**TASK REQUIREMENTS:**
A. Reproduce the article on the Texas Sales Tax Holiday word for word, in full.
B. Set out each line of the listing as a Markdown table with the columns "No." and "Entry," omitting blank lines and leaving the pictures out of your answer.

--- Start EXCERPT PROVIDED ---

What you need to know about this weekend’s Sales Tax Holiday

By: Sean K. Thompson
| Published 08/03/2022


THE WOODLANDS, TX – With a fervor that rivals the mobs that swarm shopping centers on Black Friday, countless thousands of local residents are metaphorically revving their engines to prepare for Texas’ annual Sales Tax Holiday/Tax-Free Weekend. This has been an annual event since 1999.

A handy guide on what you can and can’t buy (and sell)

Shoppers can save on certain qualifying items during this Friday through Sunday, August 5 - 7. State law exempts sales tax on qualified items — such as clothing, footwear, school supplies and backpacks — priced below $100, saving shoppers about $8 on every $100 they spend. The dates of the sales tax holiday and list of tax-exempt items are set by the Texas Legislature.

Here are some handy pointers to navigate the stormy seas of sales tax freedom:

• All weekend, 24/7 – From 12:01 a.m. Friday morning through 11:59 p.m. and 59 seconds on Sunday night, you can take advantage of the holiday.

--- End EXCERPT PROVIDED ---
--- Start EXTRACTED ENTRIES ---

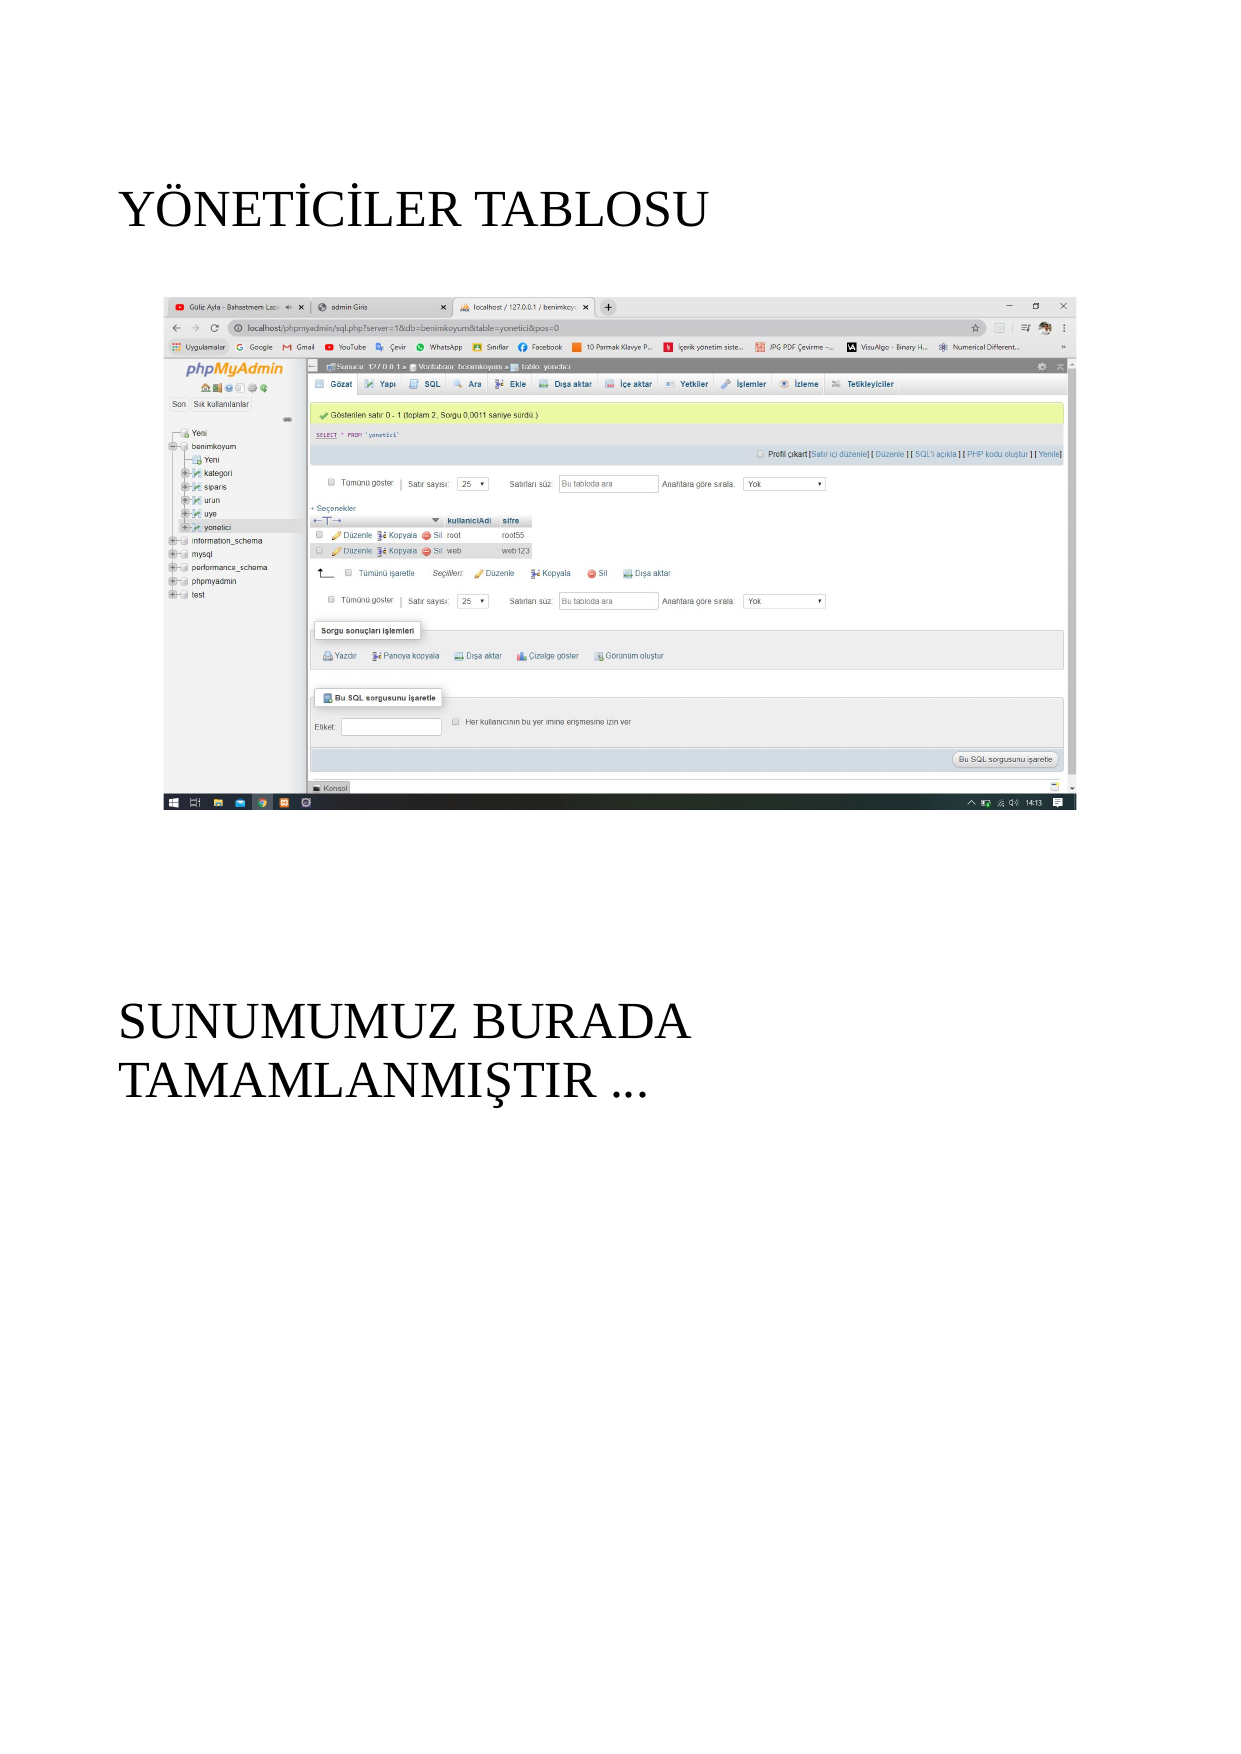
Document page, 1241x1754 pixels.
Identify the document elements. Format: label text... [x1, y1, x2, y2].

text SUNUMUMUZ BURADA TAMAMLANMIŞTIR ... [118, 989, 1122, 1109]
text YÖNETİCİLER TABLOSU [118, 178, 1122, 238]
picture [163, 297, 1077, 810]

--- End EXTRACTED ENTRIES ---

**THE RESULTS:**
A.
What you need to know about this weekend’s Sales Tax Holiday

By: Sean K. Thompson
| Published 08/03/2022


THE WOODLANDS, TX – With a fervor that rivals the mobs that swarm shopping centers on Black Friday, countless thousands of local residents are metaphorically revving their engines to prepare for Texas’ annual Sales Tax Holiday/Tax-Free Weekend. This has been an annual event since 1999.

A handy guide on what you can and can’t buy (and sell)

Shoppers can save on certain qualifying items during this Friday through Sunday, August 5 - 7. State law exempts sales tax on qualified items — such as clothing, footwear, school supplies and backpacks — priced below $100, saving shoppers about $8 on every $100 they spend. The dates of the sales tax holiday and list of tax-exempt items are set by the Texas Legislature.

Here are some handy pointers to navigate the stormy seas of sales tax freedom:

• All weekend, 24/7 – From 12:01 a.m. Friday morning through 11:59 p.m. and 59 seconds on Sunday night, you can take advantage of the holiday.

B.
| No. | Entry |
|---|---|
| 1 | Document page, 1241x1754 pixels. |
| 2 | Identify the document elements. Format: label text... [x1, y1, x2, y2]. |
| 3 | text SUNUMUMUZ BURADA TAMAMLANMIŞTIR ... [118, 989, 1122, 1109] |
| 4 | text YÖNETİCİLER TABLOSU [118, 178, 1122, 238] |
| 5 | picture [163, 297, 1077, 810] |